Esta casa fue, además, un museo de etnografía cubana. Su sótano laberíntico sirvió de storage a aquello que los coleccionistas de élite y los museos oficiales rechazaban. Lo mismo un laúd campesino que un tambor arará, un juego de chekerés, que un par de columnas salomónicas. Algún día ella será un museo de la cultura popular y las tradiciones de Cuba, y entonces habremos satisfecho el sueño acariciado por quien la vivió.
No voy a olvidar que en este lugar trabajó con Ortiz una de las más incansables secretarias de la memoria de este país: Conchita Fernández.
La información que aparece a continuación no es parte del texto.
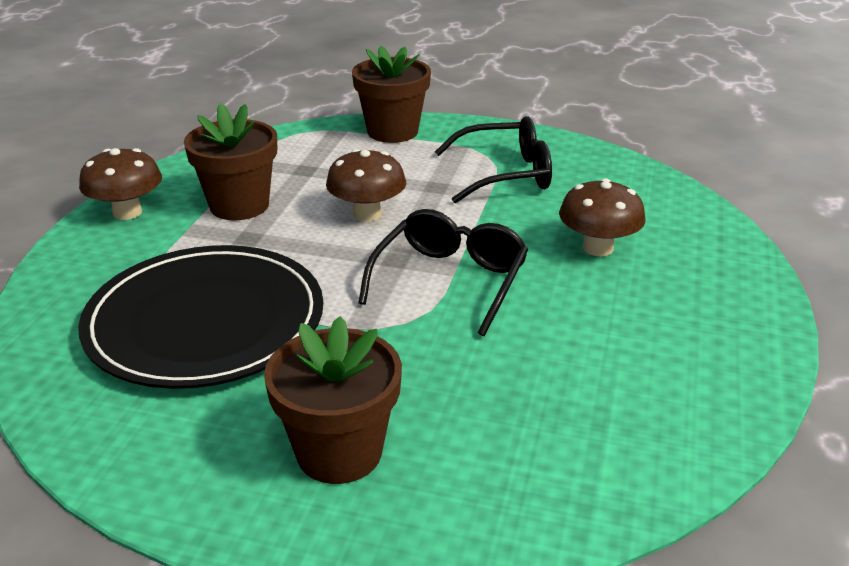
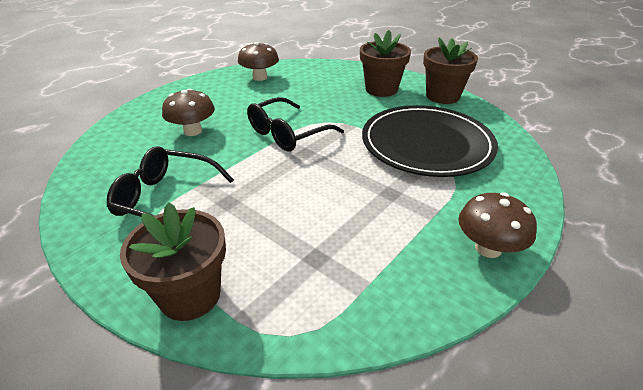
camera: 155 degrees left, 5 degrees up
brown flower pot [184,103,277,220] -> brown flower pot moved to [423,38,478,104]
brown mushroom [326,149,406,222] -> brown mushroom moved to [238,42,279,81]

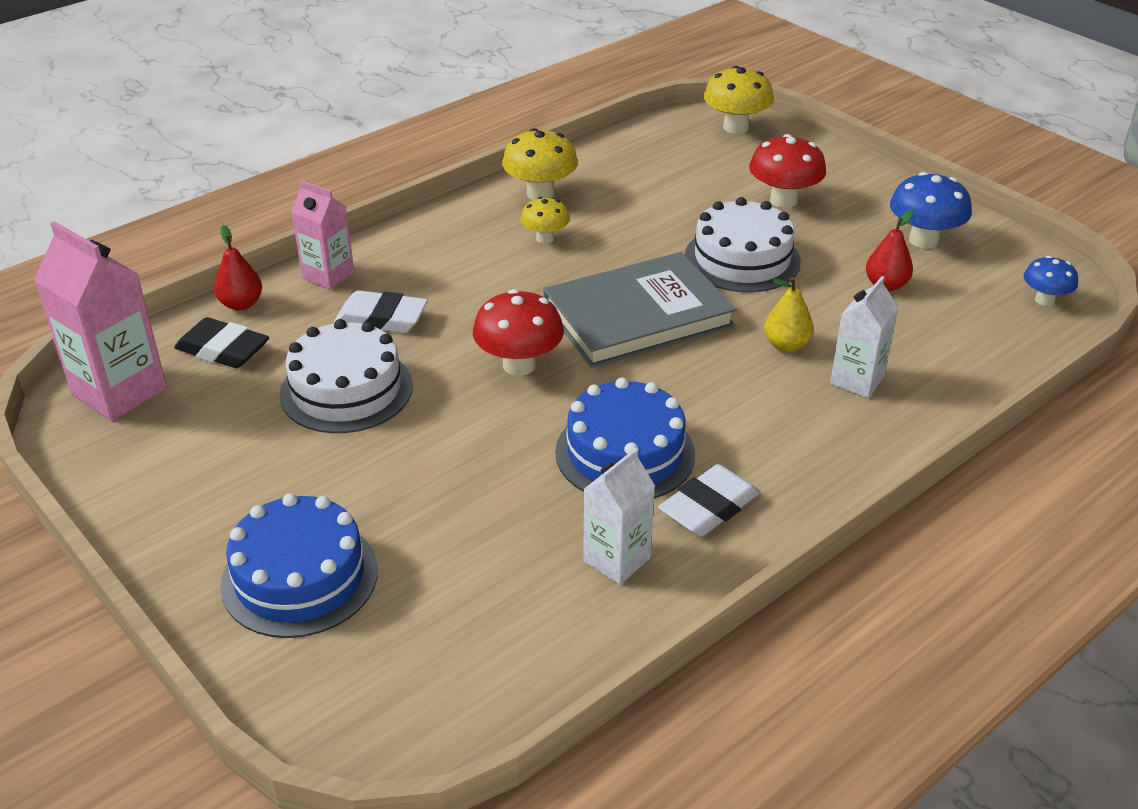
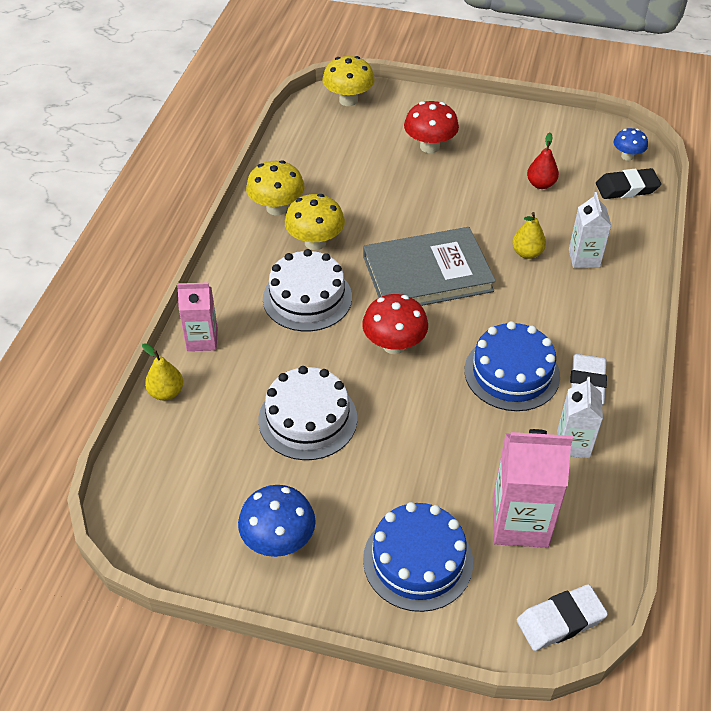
camera: 35 degrees left, 10 degrees up
pink carton [34,221,167,421] -> pink carton moved to [493,429,573,548]
black eraser [174,317,269,368] -> black eraser moved to [596,168,661,199]
red pear [214,225,262,311] -> yellow pear [142,343,183,400]
white eraser [334,290,428,333] -> white eraser moved to [517,584,608,651]
yellow mushroom [520,197,570,244] -> yellow mushroom [285,194,345,250], size x1.61
grey book [543,252,737,368] -> grey book turned 45 degrees clockwise [363,227,496,306]
white cake [685,197,801,292] -> white cake moved to [263,249,352,331]
blue mushroom [890,172,972,249] -> blue mushroom moved to [238,485,316,557]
Tampoco que aquí cantó al oído atento de Don Fernando sus cantos a Elegguá, Oyá o Naná Burukú, la más completas de las apkwonas lucumíes, Merceditas Valdés. En esta misma estancia, que servía de salón de actos, tocaron muchas veces los tambores de Flor de Amor y su grupo de guaguancó. En esta casa se reunió en múltiples ocasiones el ejecutivo de la Sociedad Económica de Amigos del País. Aquí permanecen las huellas de muchos españoles prominentes que, invitados por la Institución Hispanocubana de Cultura y su presidente, Fernando Ortiz, trajeron sus conocimientos y la solidaridad con las letras nacionales como Juan Ramón Jiménez, María Zambrano y Federico García Lorca.
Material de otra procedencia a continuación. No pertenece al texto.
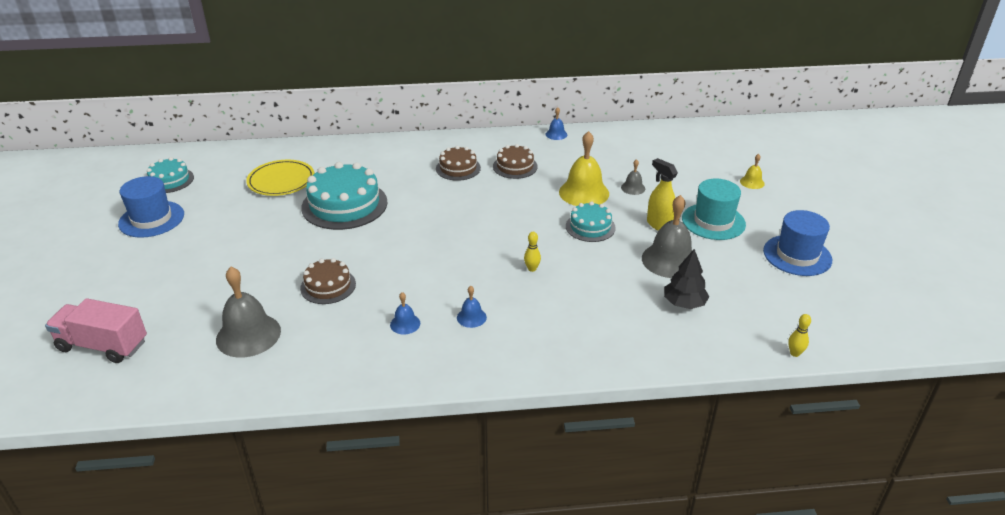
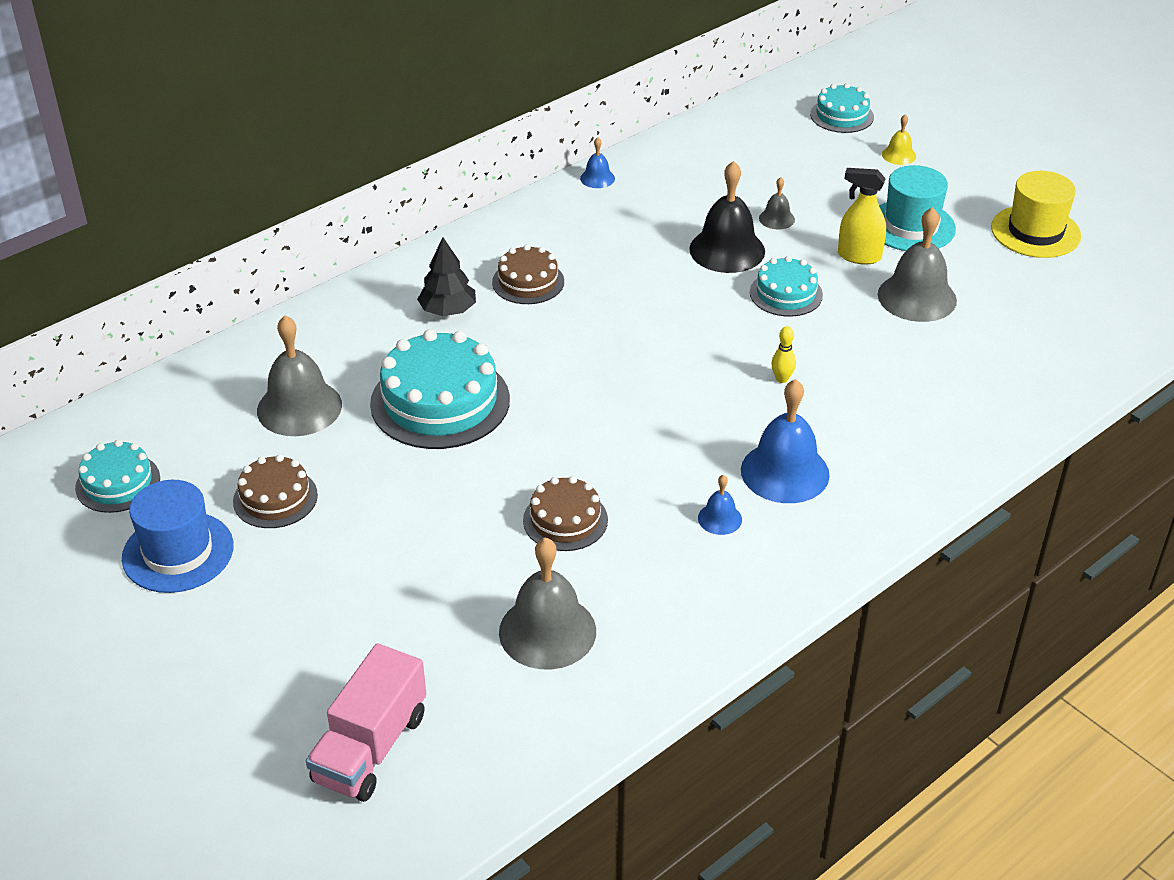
camera: 35 degrees left, 5 degrees up
pink truck [45,298,147,363] -> pink truck turned 45 degrees counterclockwise [306,643,426,802]
yellow plate [246,160,315,196] -> grey bell [257,316,342,436]
blue bell [457,286,487,328] -> blue bell [741,379,830,503], size x2.06
brown cake [493,144,538,179] -> brown cake moved to [233,454,318,528]
yellow bell [559,131,609,206] -> black bell [689,161,765,273]
black tree [664,249,710,309] -> black tree moved to [417,237,476,316]
blue hat [763,210,832,276] -> yellow hat [991,171,1081,258]
yellow bowling pin [788,314,811,357] -> none
none -> turquoise cake [810,83,874,133]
Por estos pasillos se hablaron al oído Rubén Martínez Villena y Pablo de la Torriente Brau, secretarios sucesivos del iniciador de los estudios antropológicos en Latinoamérica.
Juan Marinello rindió tributo al autor del Contrapunteo cubano del tabaco y el azúcar; en este mismo lugar, cuando Juan fue nombrado Rector de la Universidad de La Habana, el Tercer Descubridor —como le llamó Marinello— refrendó ese cargo con todo respeto en un visto bueno que halagó a su amigo comunista. Raúl Roa y Ada Kourí rieron a mandíbula batiente con las bromas de Ortiz en los butacones mullidos de esta vivienda que María Herrera, su esposa, cuidó con tanto esmero y que el negro Maisí guardó con celo hasta su muerte.
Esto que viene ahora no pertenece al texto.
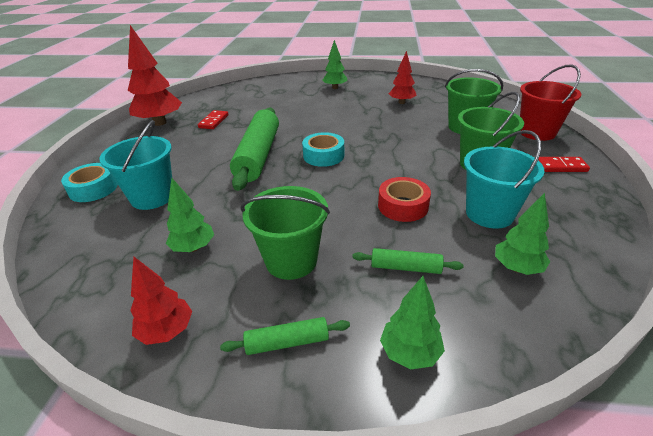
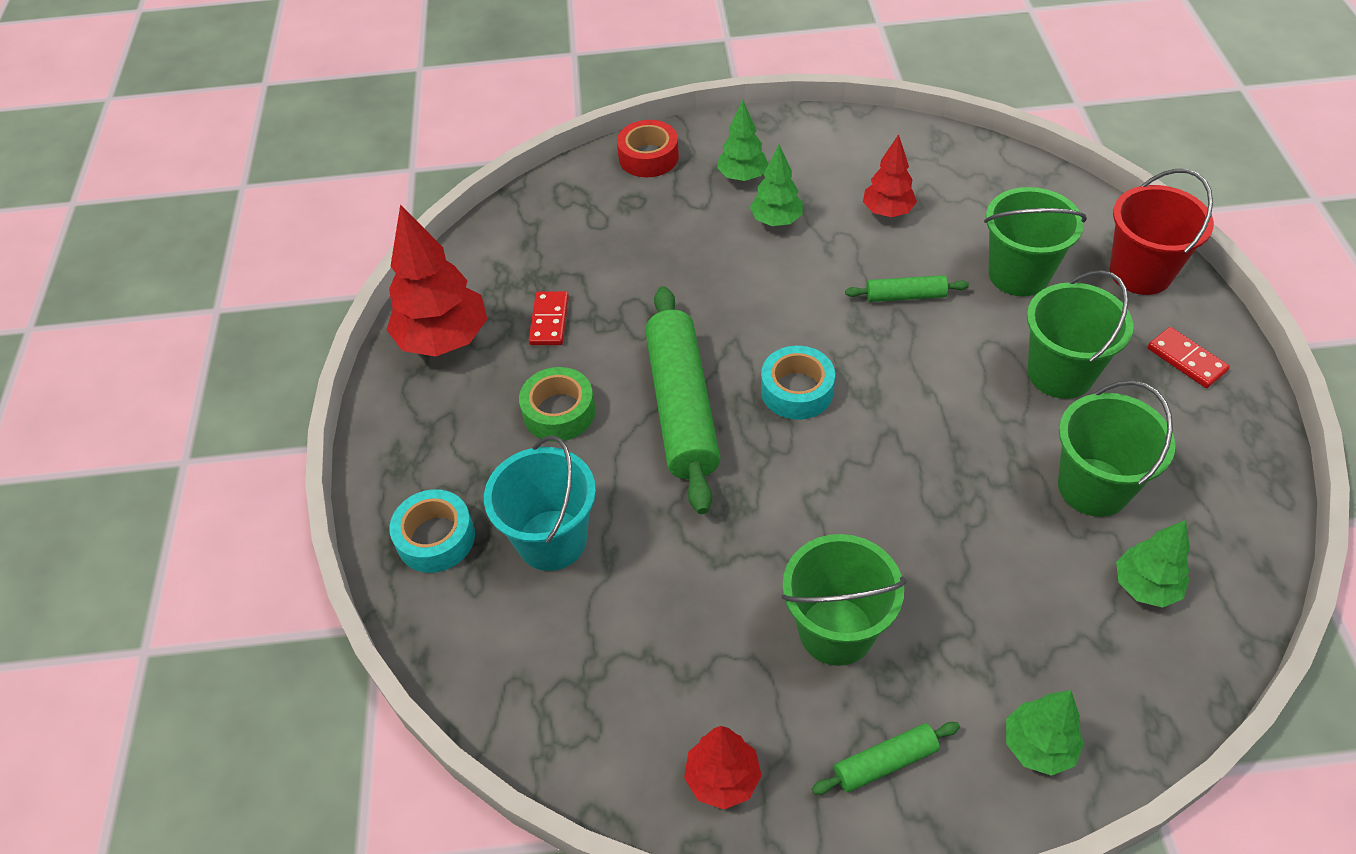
camera: 10 degrees left, 15 degrees up
green tree [166,178,214,252] -> green tree moved to [750,144,803,226]
green rolling pin [352,248,464,274] -> green rolling pin moved to [845,275,969,302]
red tape [378,177,431,222] -> red tape moved to [617,120,679,177]
turquoise bucket [464,130,545,229] -> green bucket [1058,380,1175,517]
red domino [538,157,590,172] -> red domino turned 60 degrees clockwise [1147,327,1230,388]
none -> green tape [519,367,595,442]

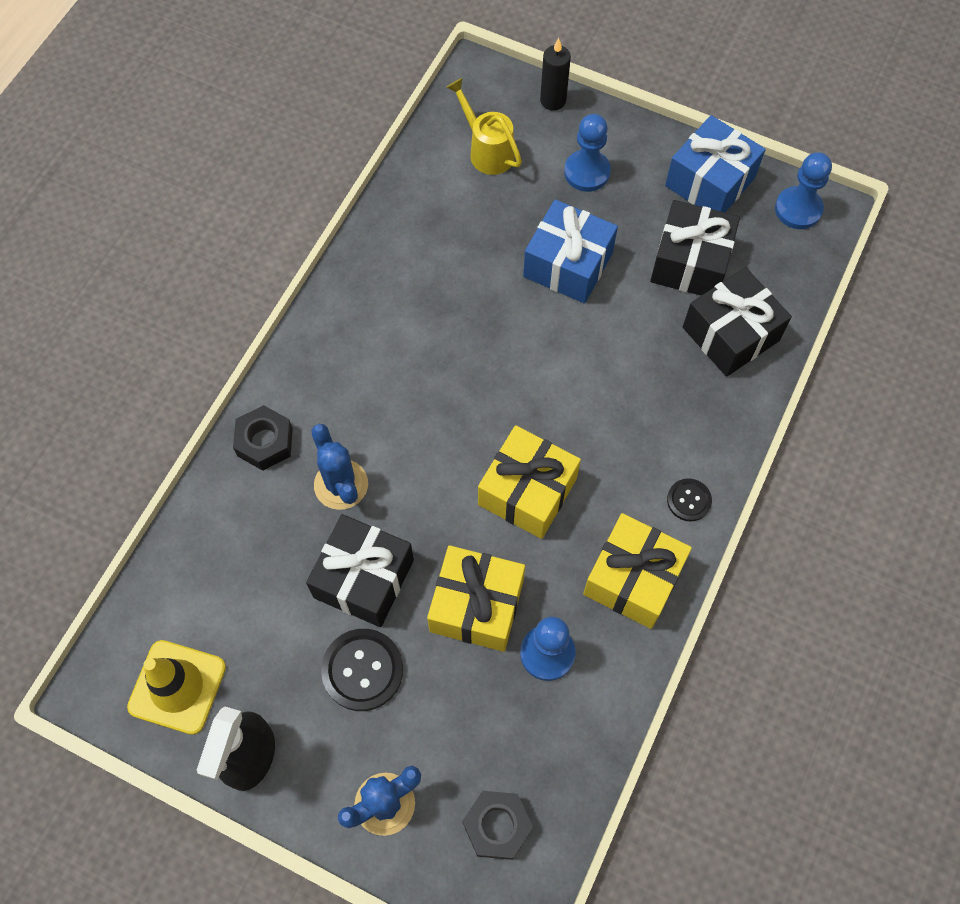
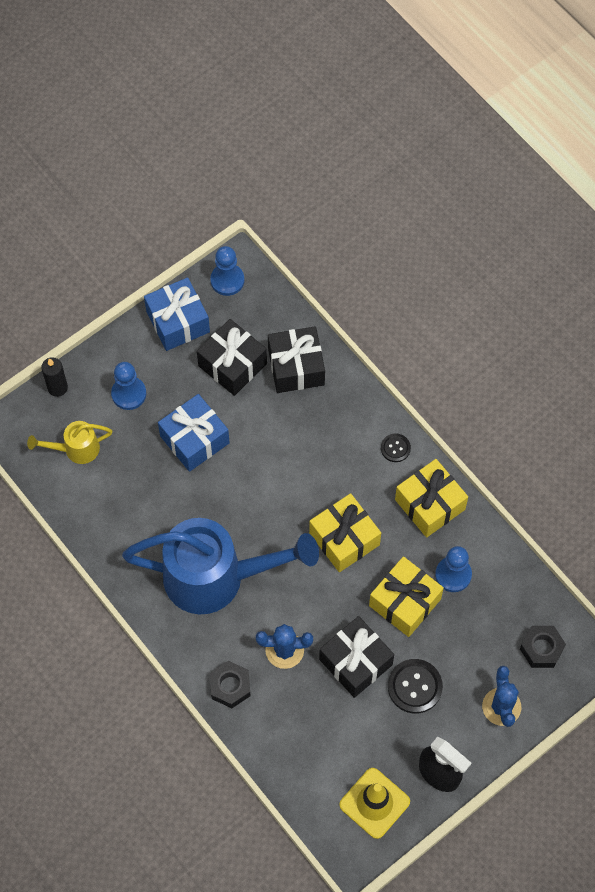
camera: 65 degrees left, 0 degrees up
none -> blue watering can [122,518,319,614]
Una tarde de 1959 toqué a esta puerta de la calle L. Hay puertas que se abren para nunca cerrarse. Esa fue para mí la puerta de esta casa que finalmente inauguramos tras su restauración tan anhelada. Yo podría contar muchas anécdotas de Don Fernando, pero no vienen al caso. A estas paredes les son familiares. Ellas saben de mi devoción por su obra.
Quiero, sin embargo, recordar ahora a Trinidad Torregrosa, chekeré; a Jesús Pérez, Oba Ilú; Raúl Díaz, nasakó; Pablo Roche, akilapkwa; Marcelino Ordáz, oriaté; Merceditas Valdés, su pequeña aché… Sepan que estas puertas se abren de nuevo para ustedes, que le brindaron a Don Fernando sus testimonios como rumberos, tamboreros, o practicantes de la Regla de Ocha, de la Regla de Palo Monte y de la Sociedad Abakuá.
Aquí estará viva siempre la memoria de los que, en tranvía o a pie, llegaban a entregar sus conocimientos a quien como nadie supo valorarlos. Él los volcó en su obra, sin prejuicios, pero sí decantando lo más valedero, lo permanente. En sus libros, casi todos escritos en esta casa, vive el testimonio de ellos.
En este ámbito vamos a convivir en noble armonía todos, porque la obra de Ortiz nos unirá; su amplio espectro está simbolizado en esta edificación. Aquí seguirá funcionando el Departamento de Historia de la Universidad de La Habana, con sus postgrados y sus maestrías, igualmente tendrá su sede la Unión de Historiadores de Cuba y, como el sitio más idóneo, la Fundación Fernando Ortiz, que honrará la obra de quien sin vacilación puede catalogarse como el más útil de los cubanos del siglo XX en la ciencia y la cultura. Ojalá que nunca dejemos de escuchar en los pasillos de esta casa templo la sístole—diástole de su respiración. Una respiración que nutrió como pocas el tesoro de la Patria; sí, porque como él mismo afirmó: la cultura es la Patria.
Ábranse de nuevo sus puertas y rece en su dintel el lema que definió la vida y la obra de Fernando Ortiz: “Ciencia, conciencia, paciencia”.